L’ascenseur arriva à l’étage avec un bruit sourd. Sammy fit coulisser la grille cliquetante.
Le beau-père de Sammy était à l’intérieur, en costume de tweed. Le veston était garni d’épaulettes et il y avait assez de tweed pour habiller au moins deux chasseurs de grouses écossais. Quatre ou cinq ans plus tôt, Longman Harkoo avait donné une série de conférences à la New School sur les rapports étroits entre le catholicisme et le surréalisme intitulée « Le surmoi, le moi et l’Esprit saint ». Celles-ci avaient été décousues, marmonnées et peu suivies, mais depuis cette époque Siggy avait troqué ses anciens cafetans et toges de magistrat pour une tenue plus professionnelle. Tous ses imposants complets étaient coupés – mal – par le même tailleur d’Oxford qui déguisait la fine fleur laineuse du milieu universitaire anglais.
— Il a peur que tu sois fâché contre lui, lança Saks. Nous lui avons certifié que non.
— Vous l’avez vu ?
— Oh ! Nous avons fait plus que le voir. (Il eut un sourire narquois.) Il…
— Vous avez vu Joe et vous ne nous avez rien dit, ni à Rosa ni à moi ?
— Joe ? Vous parlez de Joe Kavalier ? (Saks sembla ahuri.
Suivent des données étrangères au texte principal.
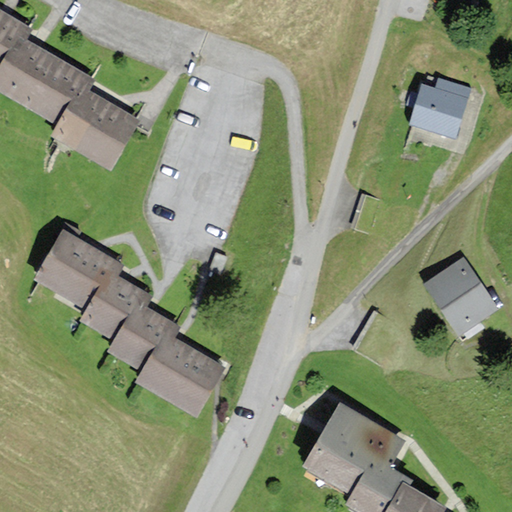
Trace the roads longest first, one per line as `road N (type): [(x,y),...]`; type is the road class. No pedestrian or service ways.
road 1 (unclassified): [(388,0),(290,340)]
road 2 (residential): [(290,340),(322,332),(511,146)]
road 3 (unclassified): [(290,340),(215,511)]
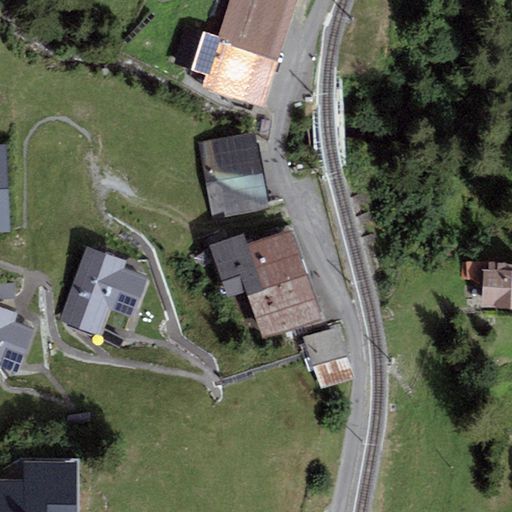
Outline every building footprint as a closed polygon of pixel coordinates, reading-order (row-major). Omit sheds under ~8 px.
[(186,30),(177,59),(193,65),(189,76),(207,87),(209,81),(256,96),(286,0),(234,0),(222,41),(186,30)] [(249,144),(204,152),(215,211),(260,203),(249,144)] [(314,312),(318,311),(290,228),(279,232),(277,228),(242,240),(240,237),(213,246),(229,291),(250,284),(266,330),(284,323),(290,340),(320,329),(314,312)] [(119,261),(89,251),(65,317),(95,328),(106,301),(128,309),(139,277),(117,269),(119,261)] [(468,262),(469,277),(490,277),(488,305),(511,306),(511,271),(510,271),(511,264),(484,261),(468,262)] [(0,297),(13,296),(12,283),(0,284),(0,297)] [(10,315),(0,311),(0,355),(13,361),(25,329),(8,323),(10,315)] [(349,375),(333,331),(308,340),(323,382),(349,375)] [(0,511),(68,511),(69,472),(32,472),(32,483),(0,482),(0,511)]
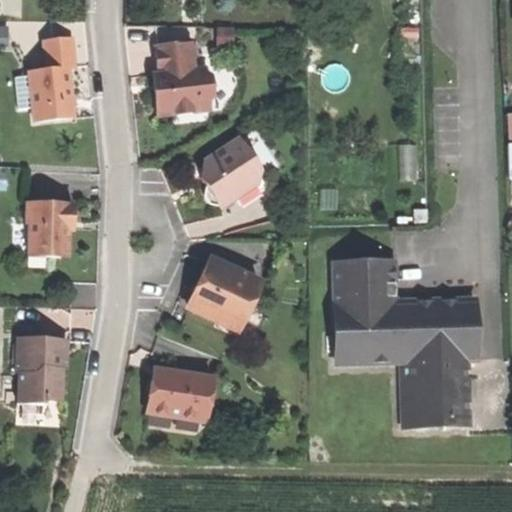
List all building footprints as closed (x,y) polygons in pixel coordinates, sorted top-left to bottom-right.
[(31,110),(33,124),(72,120),(69,92),(67,71),(74,70),(71,40),(42,43),(46,71),(27,73),(28,78),(13,80),(17,112),(31,110)] [(156,47),(159,77),(161,94),(155,98),(157,118),(176,116),(201,114),(200,108),(207,99),(214,89),(205,79),(205,71),(202,71),(194,72),(191,44),(156,47)] [(207,99),(208,113),(216,112),(237,85),(234,52),(200,56),(202,71),(205,71),(205,79),(214,89),(207,99)] [(161,94),(159,77),(152,77),(154,87),(155,98),(161,94)] [(208,113),(207,99),(200,108),(201,114),(208,113)] [(201,114),(176,116),(177,125),(209,122),(208,113),(201,114)] [(256,163),(241,140),(205,164),(202,181),(208,189),(207,199),(210,203),(212,206),(222,207),(223,209),(238,199),(259,185),(248,169),(256,163)] [(248,169),(259,185),(262,170),(257,163),(256,163),(248,169)] [(269,181),(262,170),(259,185),(238,199),(243,207),(267,191),(269,181)] [(45,250),(44,257),(62,258),(68,251),(68,232),(68,223),(73,223),(74,216),(74,205),(30,204),(27,209),(26,215),(27,220),(29,225),(28,250),(45,250)] [(415,214),(415,226),(427,226),(427,214),(415,214)] [(200,284),(189,309),(237,331),(260,283),(212,260),(200,284)] [(335,366),(400,364),(458,363),(466,362),(475,362),(473,301),(450,302),(394,304),(392,264),(332,266),(335,366)] [(17,374),(16,405),(43,406),(43,402),(62,402),(63,383),(63,370),(64,342),(18,340),(17,374)] [(78,342),(64,342),(63,370),(77,371),(78,342)] [(408,412),(409,430),(468,428),(466,373),(458,373),(458,363),(400,364),(401,405),(408,412)] [(201,424),(208,380),(154,371),(150,392),(147,416),(201,424)] [(213,380),(208,380),(201,424),(206,425),(213,380)] [(62,428),(62,402),(43,402),(43,406),(16,405),(16,426),(62,428)]
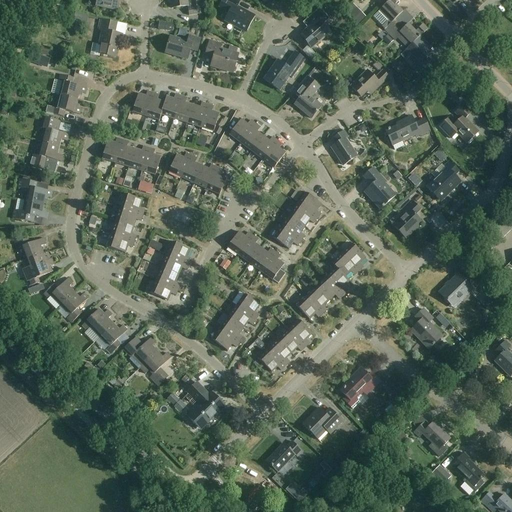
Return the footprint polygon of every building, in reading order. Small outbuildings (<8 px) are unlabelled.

Il ouvrit la bouche, puis la referma.) Hum ! fit-il.
Son esprit semblait buter sur quelque chose.
— Je vous présente mon beau-père, Mr Harkoo, dit Sammy à Lieber. Monsieur Harkoo, Mr l’inspecteur Lieber. Je ne sais pas si vous avez lu le Herald, mais il y a…
— Qui se cache derrière vous ? demanda Lieber, risquant un coup d’œil dans l’ascenseur, au-delà de l’énorme masse gris louvet de Siggy Saks.
Le gros homme s’écarta prestement, non sans un air de joyeuse anticipation, comme s’il levait le rideau sur une illusion achevée. Ce tour de passe-passe révéla un jeune garçon de onze ans, Thomas Edison Clay.
— Je l’ai trouvé à ma porte. Au sens propre.
— Sacré nom de nom ! Tommy ! s’écria Sammy. Je t’ai accompagné dans l’immeuble. Je t’ai vu entrer dans ta classe. Comment es-tu sorti ?
Tommy ne souffla mot. Les yeux baissés, il regardait le bandeau pour les yeux qu’il tenait.
— Un autre artiste de l’évasion, ironisa l’inspecteur Lieber. Ce doit être de famille.